Thanks for the review. I do not think there is a mistake when I expand out the terms: P_swim = ((C_flow * V^2) * D_pool) * t_interval keeping in mind V = D_pool / t_interval let us now substitute terms for V P_swim = ((C_flow * (D_pool/t_interval)^2) * D_pool) * t_interval one of the t_interval's gets canceled out.

Great topic for discussion Perhaps we should consider the two separate issues: - Physiological response to exercise stress (i.e. heart rate, repirotory rate, lactic acid build up etc.) - Power resistance "curve" provided by swimming activity The power resistance "curve" for swimming activity would be where you could find the answer to the original question of a 3/4 pace swim to simulate competition effort. Hydrodyanamic drag of a swimmer body through the water increases as the velocity squared. As a result, the power required to make a interval time will increase as the square of the relative change in time.

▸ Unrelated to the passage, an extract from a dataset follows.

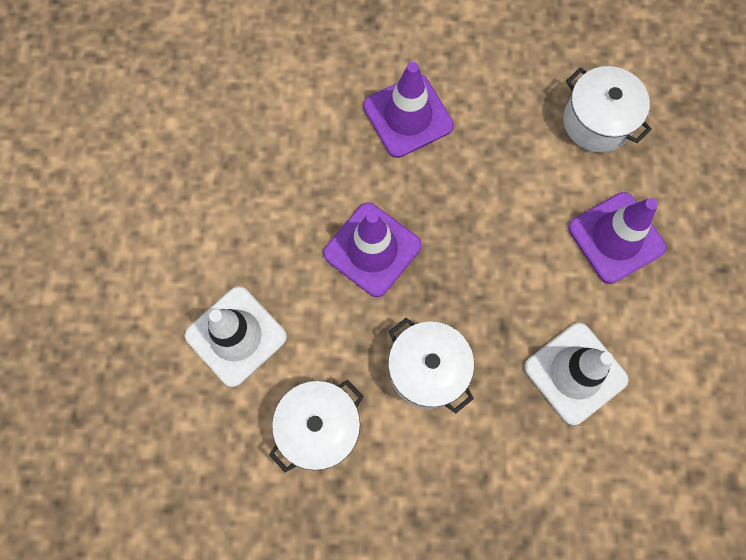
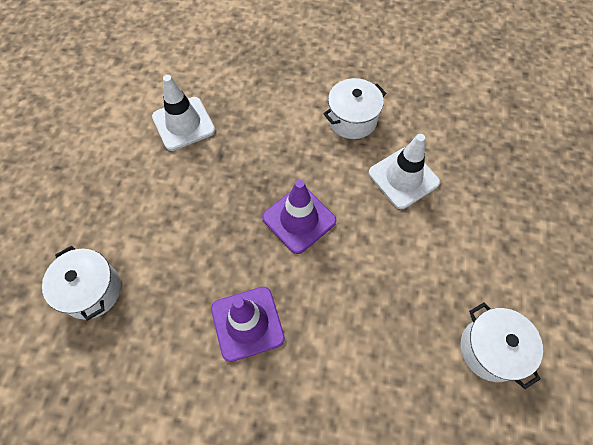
camera: 170 degrees left, 10 degrees down
(427, 370) = (277, 139): white pot -> white pot (491, 349)
(616, 238) = (120, 199): purple traffic cone -> none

Consider the following equations F_drag = C_flow * V^2 V_swim = d_swim/t_interval W_swim = F_drag * D_pool P_swim = W_swim * t_intervalwhere: F_drag - hydrodyamic drag of swimmer body through water V_swim - swimmer velocity through water d_swim - pool distance swum t_interval - competition time or training pace interval W_swim - work expenditure of swimmer. This quantity is directly related to required caloric intake to recover from swim workout P_swim - power expenditure of swimmer. This quantity is related to swimmer bodies capability to convert chemical energy stores into usefull muscular power output I put in the term C_flow as a constant that would represent an individuals flow resistance in the water. It considers skin friction, form drag and stroke efficiency. You would determine your personal C_flow number from swim tests. You might have one C_flow for sloppy swimming and one for high quality ;) If you take all these equations and combine you could get the following: P_race = C_flow * (d_swim^2 / t_race) So if you consider C_flow and d_swim the same between train and race conditions and wanted an interval that was three quarter (75%) of your race speed power output you would just have. t_train = t_race/0.75 You were correct in your original answer. For me the challenge that engages me in those long sets of training intervals is working toward keeping efficiency high (make C_flow low) for strokes and turns and to simulate short periods of race conditions in training to monitor any changes in C_flow. Happy swimming. I believe there is a mistake in your math such that P_race should = C_flow * (d_swim^2 / t_race^2).